Between Oct 6, 2015, and Nov 30, 2016, 166 patients were screened, of whom 102 were randomly assigned to receive ustekinumab (n=60) or placebo (n=42). At week 24, 37 (62%) of 60 patients in the ustekinumab group and 14 (33%) of 42 patients in the placebo group achieved an SRI-4 response (percentage difference 28% [95% CI 10-47], p=0·006). Between week 0 and week 24, 47 (78%) of 60 patients in the ustekinumab group and 28 (67%) of 42 patients in the placebo group had at least one adverse event. Infections were the most common type of adverse event (27 [45%] in the ustekinumab group vs 21 [50%] in the placebo group). No deaths or treatment-emergent opportunistic infections, herpes zoster, tuberculosis, or malignancies occurred between weeks 0-24.

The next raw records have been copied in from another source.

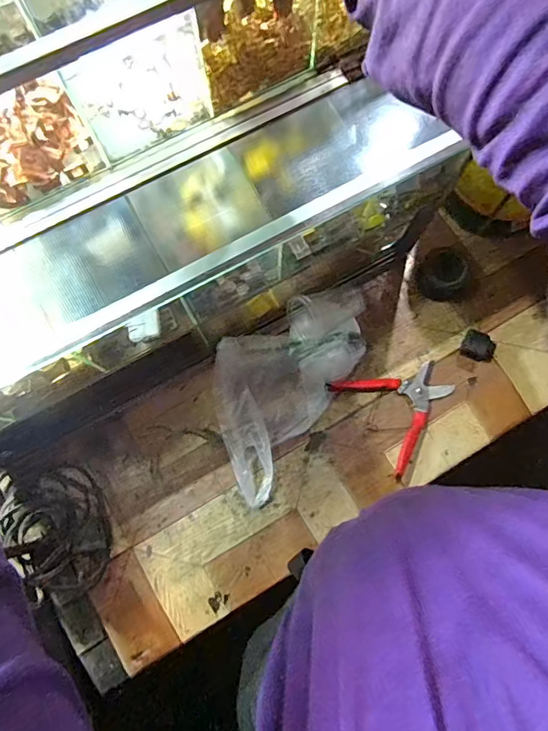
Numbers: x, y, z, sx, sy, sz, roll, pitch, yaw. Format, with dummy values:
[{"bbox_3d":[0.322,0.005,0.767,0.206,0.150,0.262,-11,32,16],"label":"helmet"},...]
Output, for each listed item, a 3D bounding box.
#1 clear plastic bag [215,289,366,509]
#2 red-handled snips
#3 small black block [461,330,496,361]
[{"bbox_3d":[0.007,0.011,0.624,0.151,0.050,0.304,33,79,8],"label":"clear plastic bag"},{"bbox_3d":[0.169,0.047,0.631,0.135,0.021,0.144,-35,79,-7],"label":"red-handled snips"},{"bbox_3d":[0.277,-0.026,0.650,0.044,0.017,0.036,15,77,4],"label":"small black block"}]

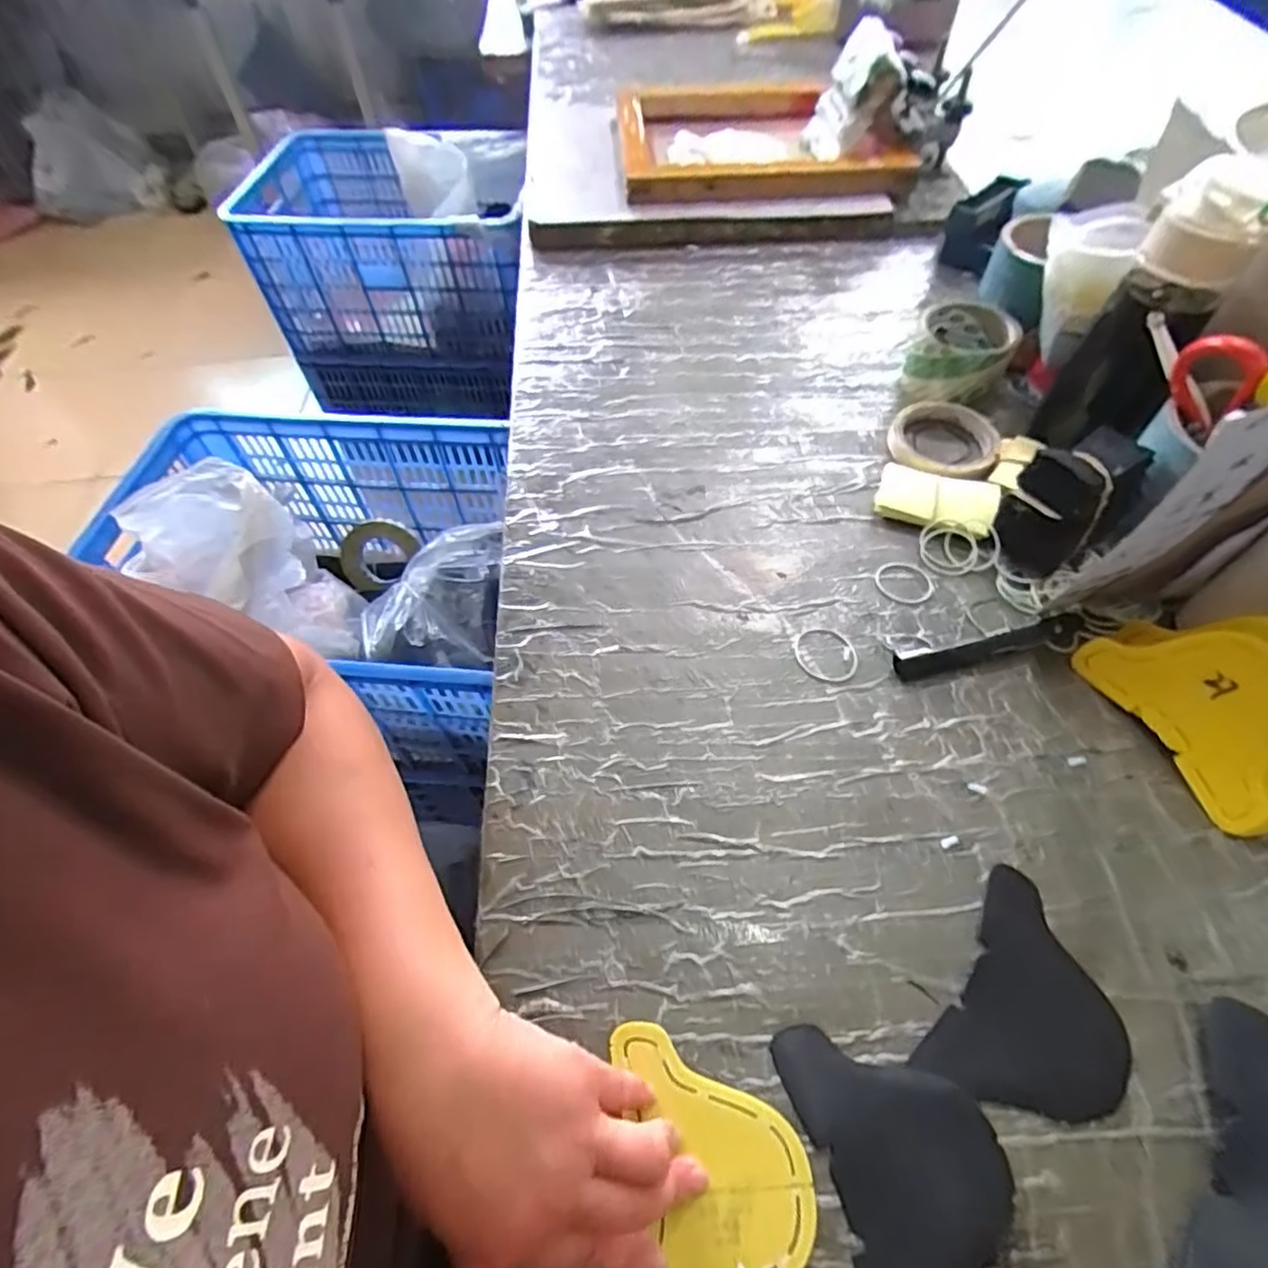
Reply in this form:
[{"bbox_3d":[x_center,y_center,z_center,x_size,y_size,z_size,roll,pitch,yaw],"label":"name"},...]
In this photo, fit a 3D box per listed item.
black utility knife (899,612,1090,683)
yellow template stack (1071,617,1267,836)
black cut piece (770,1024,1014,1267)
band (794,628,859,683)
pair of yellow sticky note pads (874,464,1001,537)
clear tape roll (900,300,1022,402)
[{"bbox_3d":[0.260,0.007,0.472,0.146,0.016,0.017,-15,57,-7],"label":"black utility knife"},{"bbox_3d":[0.382,0.047,0.411,0.036,0.105,0.164,-2,51,-36],"label":"yellow template stack"},{"bbox_3d":[0.136,0.264,0.316,0.090,0.006,0.141,-12,56,-8],"label":"black cut piece"},{"bbox_3d":[0.142,0.015,0.486,0.044,0.004,0.048,-1,56,2],"label":"band"},{"bbox_3d":[0.258,-0.115,0.559,0.093,0.018,0.063,19,59,15],"label":"pair of yellow sticky note pads"},{"bbox_3d":[0.313,-0.269,0.631,0.084,0.065,0.088,-1,56,2],"label":"clear tape roll"}]

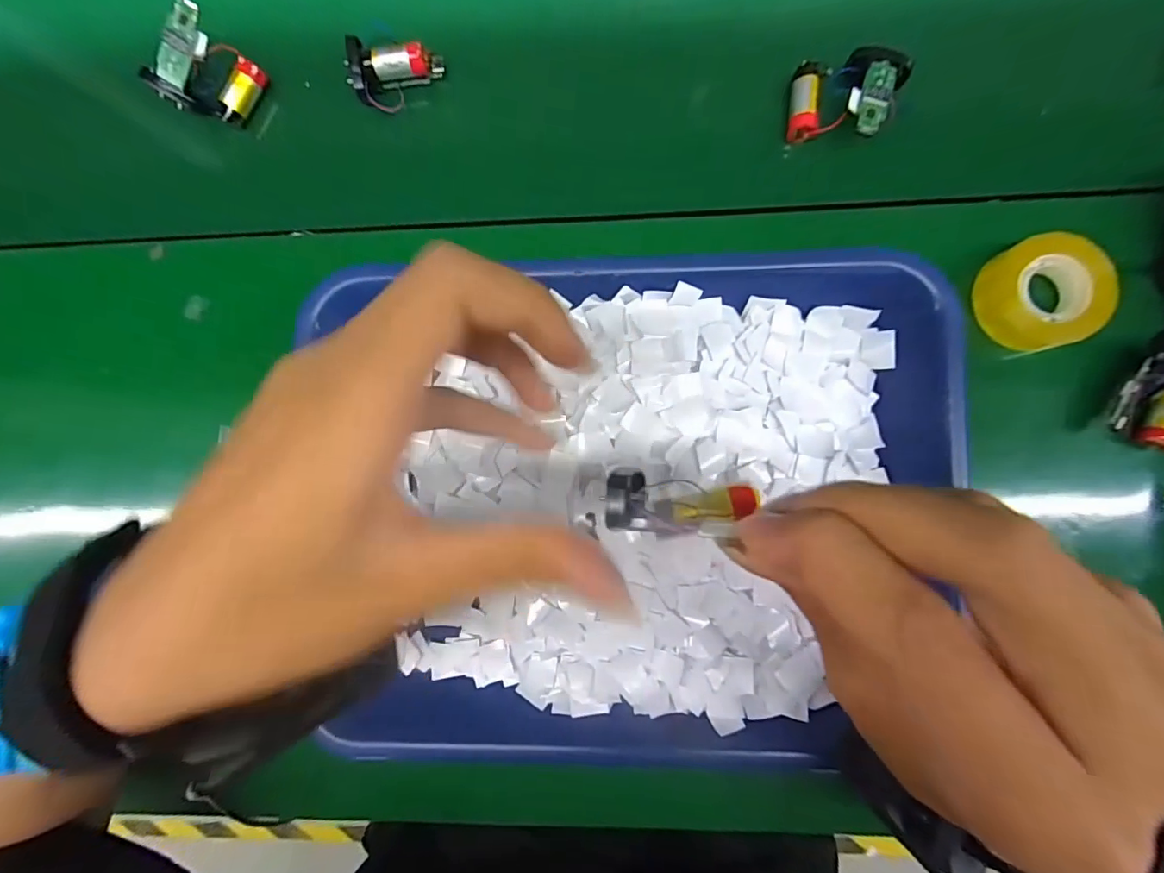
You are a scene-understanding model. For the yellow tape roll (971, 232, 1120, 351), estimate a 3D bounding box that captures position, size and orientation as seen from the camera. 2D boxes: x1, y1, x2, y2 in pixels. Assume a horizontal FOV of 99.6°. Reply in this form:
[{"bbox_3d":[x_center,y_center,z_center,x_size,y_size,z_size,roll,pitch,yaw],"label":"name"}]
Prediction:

The addition of ustekinumab to standard-of-care treatment resulted in better efficacy in clinical and laboratory parameters than placebo in the treatment of active systemic lupus erythematosus and had a safety profile consistent with ustekinumab therapy in other diseases. The results of this study support further development of ustekinumab as a novel treatment in systemic lupus erythematosus.
Janssen Research & Development, LLC.